● Dataset extract:
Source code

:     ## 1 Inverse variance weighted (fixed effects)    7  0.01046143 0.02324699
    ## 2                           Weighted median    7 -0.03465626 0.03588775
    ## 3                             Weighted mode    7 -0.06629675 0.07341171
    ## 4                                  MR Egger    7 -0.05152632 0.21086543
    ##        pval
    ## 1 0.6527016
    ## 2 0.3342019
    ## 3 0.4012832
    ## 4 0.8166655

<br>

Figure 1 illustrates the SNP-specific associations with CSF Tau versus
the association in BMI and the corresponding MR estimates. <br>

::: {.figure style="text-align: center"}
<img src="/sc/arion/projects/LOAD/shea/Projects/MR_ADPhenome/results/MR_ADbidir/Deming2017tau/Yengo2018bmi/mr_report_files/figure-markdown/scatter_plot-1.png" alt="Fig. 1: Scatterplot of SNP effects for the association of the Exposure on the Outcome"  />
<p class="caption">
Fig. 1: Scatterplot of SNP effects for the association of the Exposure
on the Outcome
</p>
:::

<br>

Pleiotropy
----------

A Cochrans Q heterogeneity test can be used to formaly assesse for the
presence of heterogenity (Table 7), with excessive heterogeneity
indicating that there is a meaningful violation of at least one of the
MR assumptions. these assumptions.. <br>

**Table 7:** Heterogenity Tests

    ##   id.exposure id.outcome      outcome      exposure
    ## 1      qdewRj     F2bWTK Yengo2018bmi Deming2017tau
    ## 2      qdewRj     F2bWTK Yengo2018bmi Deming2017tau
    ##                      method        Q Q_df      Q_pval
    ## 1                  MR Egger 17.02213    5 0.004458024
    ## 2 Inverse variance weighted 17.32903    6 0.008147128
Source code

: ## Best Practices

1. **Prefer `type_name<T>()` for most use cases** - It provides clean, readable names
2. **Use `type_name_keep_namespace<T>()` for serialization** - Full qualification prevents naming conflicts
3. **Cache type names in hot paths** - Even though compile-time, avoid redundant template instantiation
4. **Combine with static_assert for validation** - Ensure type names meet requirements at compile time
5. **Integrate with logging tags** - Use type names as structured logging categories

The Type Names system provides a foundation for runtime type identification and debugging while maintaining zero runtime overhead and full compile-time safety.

● Your goal: Reproduce the lines of the records word for word, starting with the line that contains "Figure 1 illustrates" and continuing through the line that contains "7:** Heterogenity Tests".

● Answer box:
Figure 1 illustrates the SNP-specific associations with CSF Tau versus
the association in BMI and the corresponding MR estimates. <br>

::: {.figure style="text-align: center"}
<img src="/sc/arion/projects/LOAD/shea/Projects/MR_ADPhenome/results/MR_ADbidir/Deming2017tau/Yengo2018bmi/mr_report_files/figure-markdown/scatter_plot-1.png" alt="Fig. 1: Scatterplot of SNP effects for the association of the Exposure on the Outcome"  />
<p class="caption">
Fig. 1: Scatterplot of SNP effects for the association of the Exposure
on the Outcome
</p>
:::

<br>

Pleiotropy
----------

A Cochrans Q heterogeneity test can be used to formaly assesse for the
presence of heterogenity (Table 7), with excessive heterogeneity
indicating that there is a meaningful violation of at least one of the
MR assumptions. these assumptions.. <br>

**Table 7:** Heterogenity Tests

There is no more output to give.